Last night’s lunar eclipse occasioned a flurry of web traffic about how to set your camera to expose it correctly. I got to thinking – not always a good thing – about the problem, and the more I thought about it the harder it seemed.
Let’s assume that you’re making an image and you know the moon is the brightest thing in the field. Let’s make the further assumption that the moon is not large in the framed image; it’s only a component of the overall scene.
If you like to use your camera’s exposure meter – I don’t – you could set it to spot mode, meter the moon, and place it on Zone VII or (if you’re feeling lucky) VIII by opening up two or three stops from your meter reading. There’s a problem with this approach. Do you know that your camera’s spotmeter is taking its reading entirely from the moon, and not averaging in parts of the sky? If it is, it will think the moon is dimmer than it is, and you’re likely to have blown highlights in the final image. It’s actually worse than that; the light from the edges of the moon is dimmer than the light from the center, since the sunlight hits the edges at an angle, so maybe you should only open up a stop or two.

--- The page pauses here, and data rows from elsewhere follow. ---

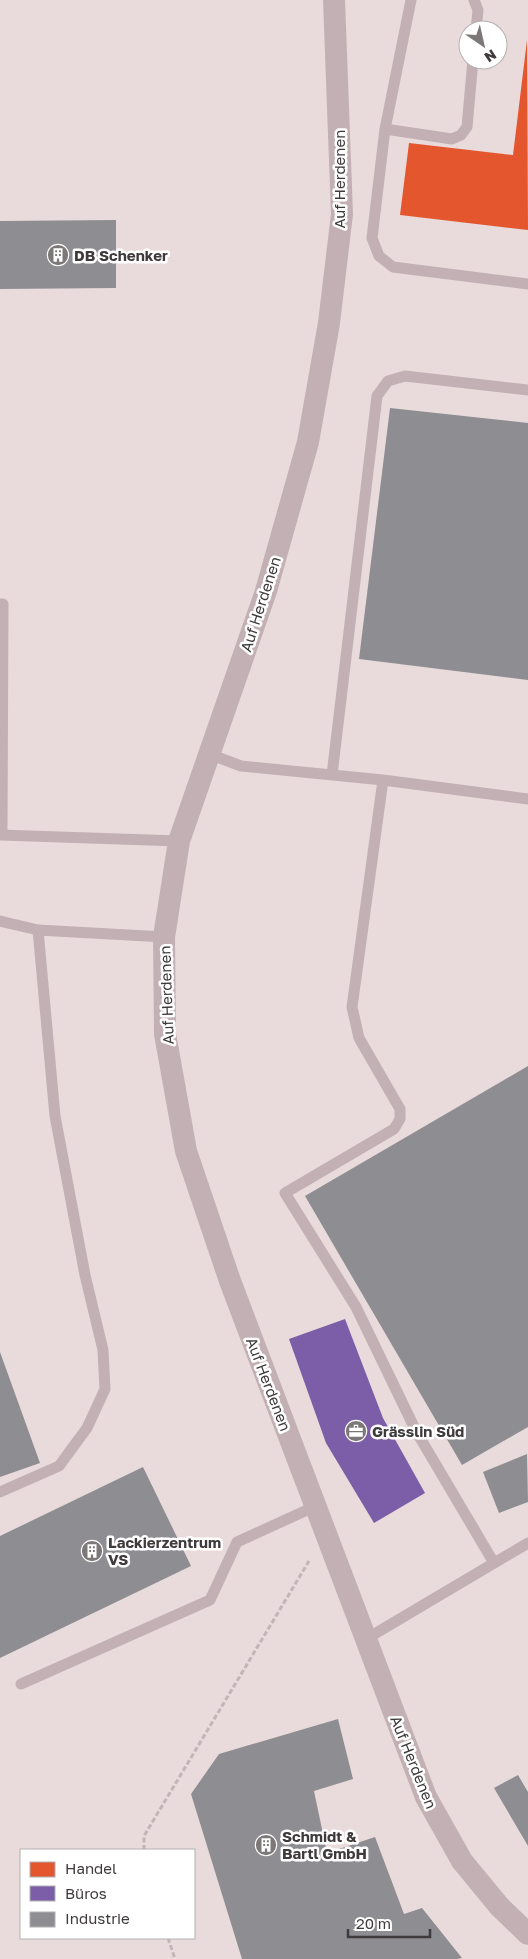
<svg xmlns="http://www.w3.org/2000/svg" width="528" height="1959" viewBox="0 0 528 1959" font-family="'Golos Text',sans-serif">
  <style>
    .built { fill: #e9dbdc; fill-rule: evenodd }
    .shops { fill: #e4572e }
    .offices { fill: #7b5ea7 }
    .industry { fill: #8d8d92 }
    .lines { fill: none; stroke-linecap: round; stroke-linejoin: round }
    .path { stroke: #c2b5b7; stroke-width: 3; stroke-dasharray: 5 2.5; stroke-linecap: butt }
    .service { stroke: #c3b0b4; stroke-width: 11 }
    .minor { stroke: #c3b0b4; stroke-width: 22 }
    .labels { text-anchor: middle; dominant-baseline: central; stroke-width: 5; stroke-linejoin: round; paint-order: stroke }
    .street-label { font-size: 15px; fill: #3f3a3b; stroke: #fff }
    .poi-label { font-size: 15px; font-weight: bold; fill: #3f3a3b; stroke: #fff; text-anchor: start }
  </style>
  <rect width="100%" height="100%" fill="#f0eaea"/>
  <path class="built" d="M0,0H528V1959H0ZM468,30H498V60H468ZM21,1850H194V1938H21Z"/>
  <path class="shops" d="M527,40L528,230L400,215L409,143L513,155Z"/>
  <path class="offices" d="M345,1319L383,1418L425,1493L374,1523L326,1443L289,1339Z"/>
  <path class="industry" d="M116,220V288L0,289V221Z
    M390,408L528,423V680L359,659Z
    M528,1066V1427L462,1465L305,1196Z
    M0,1352L40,1463L0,1477Z
    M527,1454L528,1502L499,1513L483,1472Z
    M143,1467L191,1566L0,1658V1536Z
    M338,1719L353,1779L314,1791L327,1853L375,1837L404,1914L422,1908L462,1958L457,1959H242L191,1794L219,1754Z
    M518,1775L528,1792V1846L494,1788Z"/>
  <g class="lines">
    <path class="path" d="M144,1850V1836L309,1561
      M168,1938L175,1959"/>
    <path class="service" d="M411,0L385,129L372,238L379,256L393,267L528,284
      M474,0L478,10L476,30
      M385,129L452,139L461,135L467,127L473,60
      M0,604H3L2,835
      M209,754L241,766L383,780L352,1007L359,1038L400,1109V1119L394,1129L285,1193L356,1307L416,1431L494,1563
      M332,775L377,396L388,381L405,376L528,390
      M383,780L528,799
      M0,835L179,841
      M0,921L38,930L164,937
      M0,1492L59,1466L87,1428L105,1389L103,1350L85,1275L55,1116L38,930
      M366,1639L528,1543
      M21,1684L210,1600L237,1542L316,1506"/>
    <path class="minor" d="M334,0L342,214L329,323L308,442L266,591L179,841L164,937L165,1034L186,1151L230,1281L426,1797L462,1861L499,1906L528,1934"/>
  </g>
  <defs>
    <g id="building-disc" transform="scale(1.125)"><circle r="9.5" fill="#7d7878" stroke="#fff"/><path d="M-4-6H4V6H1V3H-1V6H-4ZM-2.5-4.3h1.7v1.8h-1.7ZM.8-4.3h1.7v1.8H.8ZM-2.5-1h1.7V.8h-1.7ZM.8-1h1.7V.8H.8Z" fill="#fff"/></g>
    <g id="office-disc" transform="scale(1.125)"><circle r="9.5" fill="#7d7878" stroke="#fff"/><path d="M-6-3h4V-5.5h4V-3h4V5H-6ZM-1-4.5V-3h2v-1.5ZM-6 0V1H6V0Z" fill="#fff"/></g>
  </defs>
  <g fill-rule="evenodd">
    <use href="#building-disc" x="58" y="255"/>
    <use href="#office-disc" x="356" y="1431"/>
    <use href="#building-disc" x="92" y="1551"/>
    <use href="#building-disc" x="266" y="1845"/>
  </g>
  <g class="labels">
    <g class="street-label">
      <text transform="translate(339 179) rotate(-90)">Auf Herdenen</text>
      <text transform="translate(260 604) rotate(-72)">Auf Herdenen</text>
      <text transform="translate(166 995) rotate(-92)">Auf Herdenen</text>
      <text transform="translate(269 1384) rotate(69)">Auf Herdenen</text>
      <text transform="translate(414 1762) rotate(68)">Auf Herdenen</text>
    </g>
    <g class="poi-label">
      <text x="74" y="255">DB Schenker</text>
      <text x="372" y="1431">Grässlin Süd</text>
      <text x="108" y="1542">Lackierzentrum<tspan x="108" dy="17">VS</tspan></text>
      <text x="282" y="1836">Schmidt &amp;<tspan x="282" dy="17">Bartl GmbH</tspan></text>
    </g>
  </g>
  <rect x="20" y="1849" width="175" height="90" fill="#ffffff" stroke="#b2b0b1"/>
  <rect x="30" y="1862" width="25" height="15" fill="#e4572e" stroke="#b2b0b1"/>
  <text x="65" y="1874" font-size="15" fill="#3f3a3b">Handel</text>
  <rect x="30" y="1886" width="25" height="15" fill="#7b5ea7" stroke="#b2b0b1"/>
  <text x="65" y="1899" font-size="15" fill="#3f3a3b">Büros</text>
  <rect x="30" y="1912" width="25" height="15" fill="#8d8d92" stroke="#b2b0b1"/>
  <text x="65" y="1924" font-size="15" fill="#3f3a3b">Industrie</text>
  <g transform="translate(483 45) rotate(146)"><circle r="24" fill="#ffffff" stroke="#b2b0b1"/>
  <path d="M0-4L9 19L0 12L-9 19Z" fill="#7d7878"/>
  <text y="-8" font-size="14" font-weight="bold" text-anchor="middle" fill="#3f3a3b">N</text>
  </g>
  <path d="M348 1929v8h82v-8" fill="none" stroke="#3f3a3b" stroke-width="2.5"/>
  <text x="356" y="1929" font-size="15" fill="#3f3a3b" stroke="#ffffff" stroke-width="4" paint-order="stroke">20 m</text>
</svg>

If you’re a fundamentalist photographer, you’ll note that the moon is a gray rock lit by the sun, and therefore, to place it on Zone V, or turn it into a middle gray, you’ll use the “Sunny 16” rule and set the f-stop to f/16 and the shutter speed to one over the ISO setting. Shooting digital, you don’t want a gray moon, you want an ETTR moon, so open up two, or, if you’re still feeling lucky, 3 stops. This is a pretty conservative way to go, since the moon’s reflectivity, at 12%, is less than an 18% gray card. This is the calculation that Ansel Adams famously muffed in exposing the negative of Moonrise, Hernandez, New Mexico. He did make a nice save, though.
The fundamentalist approach is useless during an eclipse, since you won’t know how bright the light falling on the moon is.

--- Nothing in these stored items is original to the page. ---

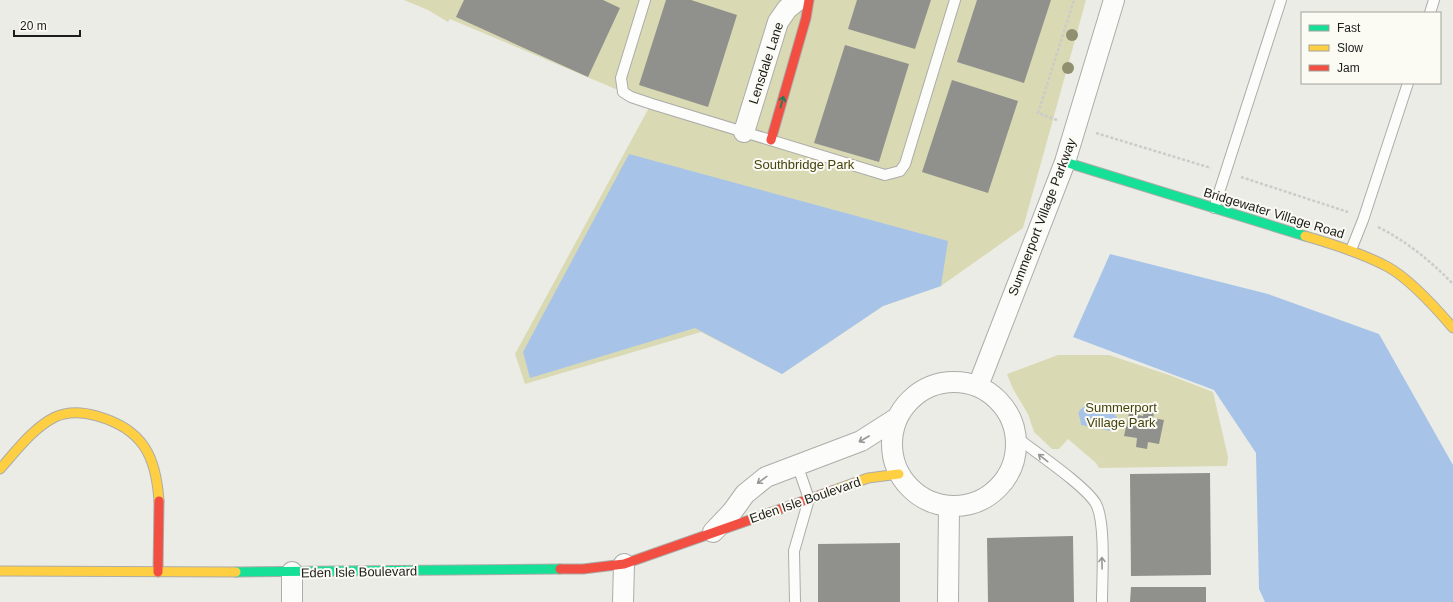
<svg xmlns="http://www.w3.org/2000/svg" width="1453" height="602" viewBox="0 0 1453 602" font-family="Helvetica,sans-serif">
	<rect width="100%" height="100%" fill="#ecece7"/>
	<path fill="#d9d9b4" d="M404,0H1086L1023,228L941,286L883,306L782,374L701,332L525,384L515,354L651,104L450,19L448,22L428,10Z
		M1058,355H1109L1169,375L1213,392L1228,457L1227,466L1099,468L1096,463L1068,439L1059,449H1052L1034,432L1028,414L1013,389L1007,374Z"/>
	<path fill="#a7c4e8" d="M629,154L948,241L941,286L883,306L782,374L695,328L530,378L523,352Z
		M1110,254L1268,294L1379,334L1453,465V602H1265L1259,589L1256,453L1214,390L1073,337Z
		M1084,404L1116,411L1115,415L1119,420L1118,425L1112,428L1111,431L1081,425C1081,416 1074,413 1084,407Z"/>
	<path fill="#90908c" d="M464,0H603L620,8L588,77L456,17Z
		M666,0H691L737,15L708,107L639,85Z
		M857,0H931L915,49L848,29Z
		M977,0H1051L1024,83L957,62Z
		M845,45L909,64L879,162L814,143Z
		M952,80L1018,101L988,193L922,172Z
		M1144,410L1154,412L1153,418L1164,420L1159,444L1148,442L1147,449L1136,447L1137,438L1124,436L1129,413L1143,416Z
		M1210,473L1211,575L1131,576L1130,474Z
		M1073,536L1074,602H988L987,538Z
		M900,543V602H818V544Z
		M1131,587H1206V602H1130Z"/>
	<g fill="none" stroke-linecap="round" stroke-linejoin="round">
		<g stroke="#acaca9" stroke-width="12">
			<path id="lane" d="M645,0L621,78L623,92L631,97L652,104L885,175L900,171L905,164L955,0
				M1430,13L1434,0
				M1214,208L1281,0
				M1351,250L1363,220L1408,83
				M1016,437C1035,452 1086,486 1096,504C1106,523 1102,579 1102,602
				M795,602L794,551L809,499L797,464"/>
		</g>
		<g stroke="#acaca9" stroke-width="22">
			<path id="street" d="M744,132L778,22L787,9L798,0
				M892 444a62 62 0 1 1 124 0a62 62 0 1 1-124 0Z
				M978,386L1065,162L1114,0
				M713,532L732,512L745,494L766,477L861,441L897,418
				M292,572V602
				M623,602L624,564
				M948,602L949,506"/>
		</g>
		<g stroke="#acaca9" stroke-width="11">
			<path id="fast" d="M1065,162L1305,236
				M236,572L560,569"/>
		</g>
		<g stroke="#acaca9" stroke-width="11">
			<path id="slow" d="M1305,236C1333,244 1362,253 1388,267C1411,280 1436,308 1453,328
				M0,469C16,451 33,428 55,417C68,411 83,412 97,416C143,429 156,456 159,501
				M832,491L868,478L899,474
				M0,571L236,572"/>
		</g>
		<g stroke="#acaca9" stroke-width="11">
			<path id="jam" d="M771,140L806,18L809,0
				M560,569H583L624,564L832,491
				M158,572L159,501"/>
		</g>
		<path stroke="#cbcbca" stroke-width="2.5" stroke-dasharray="3 2" stroke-linecap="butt" d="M1057,120L1038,113L1074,0
			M1096,133L1211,168
			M1241,177L1348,212
			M1378,227C1406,241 1431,261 1453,284"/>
		<use href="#lane" stroke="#fcfcfb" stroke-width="10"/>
		<use href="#street" stroke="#fcfcfb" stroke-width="20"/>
		<use href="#fast" stroke="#16e098" stroke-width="9"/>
		<use href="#slow" stroke="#ffcf43" stroke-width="9"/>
		<use href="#jam" stroke="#f24e42" stroke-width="9"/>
	</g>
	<g fill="#908f70">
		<circle cx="1072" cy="35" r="6"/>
		<circle cx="1068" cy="68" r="6"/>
	</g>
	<defs><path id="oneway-shaft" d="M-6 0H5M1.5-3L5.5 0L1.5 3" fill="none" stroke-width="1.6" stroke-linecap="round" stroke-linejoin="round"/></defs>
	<use stroke="#197e59" href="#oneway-shaft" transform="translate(782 102) rotate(-74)"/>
	<g stroke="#979896">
		<use href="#oneway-shaft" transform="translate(864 439) rotate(150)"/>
		<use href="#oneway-shaft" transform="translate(1043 458) rotate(-142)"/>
		<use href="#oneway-shaft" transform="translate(762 480) rotate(144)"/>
		<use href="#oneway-shaft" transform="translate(1102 563) rotate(-91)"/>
	</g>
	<g text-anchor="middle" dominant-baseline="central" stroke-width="4" stroke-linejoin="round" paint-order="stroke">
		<g font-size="13" fill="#1c1d1a" stroke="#fbfbf4">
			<text transform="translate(766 63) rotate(-72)">Lensdale Lane</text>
			<text transform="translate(1274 213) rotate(17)">Bridgewater Village Road</text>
			<text transform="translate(1042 217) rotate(-69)">Summerport Village Parkway</text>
			<text transform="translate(805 500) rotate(-19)">Eden Isle Boulevard</text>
			<text transform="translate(359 572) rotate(-1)">Eden Isle Boulevard</text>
		</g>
		<g font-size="13" fill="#45430e" stroke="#fbfbf4">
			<text x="804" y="164">Southbridge Park</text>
			<text x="1121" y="407">Summerport<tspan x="1121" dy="15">Village Park</tspan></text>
		</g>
	</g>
	<rect x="1301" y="12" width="140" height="72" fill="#fbfbf4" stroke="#a2a29d"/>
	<rect x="1309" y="25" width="20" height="6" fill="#16e098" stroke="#a2a29d"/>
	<text x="1337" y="32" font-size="12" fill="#1c1d1a">Fast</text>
	<rect x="1309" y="45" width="20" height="6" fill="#ffcf43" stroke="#a2a29d"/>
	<text x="1337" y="52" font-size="12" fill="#1c1d1a">Slow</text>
	<rect x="1309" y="65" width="20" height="6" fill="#f24e42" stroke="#a2a29d"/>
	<text x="1337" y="72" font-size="12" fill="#1c1d1a">Jam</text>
	<path d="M14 30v6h66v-6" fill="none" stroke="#1c1d1a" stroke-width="2"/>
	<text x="20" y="30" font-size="12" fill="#1c1d1a" stroke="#fbfbf4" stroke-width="3" paint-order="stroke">20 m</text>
</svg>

If, like me, you like to use the in-camera histogram, you could just make an exposure and look. If you’ve calibrated your camera’s settings using some variant of UniWB, the in-camera histo is a pretty good stand-in for the real raw histogram, and if you haven’t, you won’t blow the highlights, but you will probably not get a real ETTR exposure. However, there’s a fly in the ointment; the in-camera histogram is derived from the JPEG preview image, which is subsampled from the full-resolution sensor image. Unless the moon is reasonably large in the image, the subsampled JPEG is likely to omit the brightest pixel in the raw file. Even if it’s there, can you see one blown pixel on your camera’s histogram?
As far as I know, there’s no easy in-camera solution to getting a perfectly ETTR’d capture under the circumstances I’ve outlined here. You’ve got two choices: back off the estimated ETTR setting (probably the best move if you’re not fanatical about ETTR), or make a test image and look at the raw file (shooting tethered is a special case of this). A lunar eclipse takes long enough that that’s a viable option.
Or maybe you could slap on a long lens, make a test image, look at the in-camera histogram, and put your shorter lens back on the camera. Assuming similar T-factors in the lenses, that should work fine.
This may be a good example of analysis paralysis.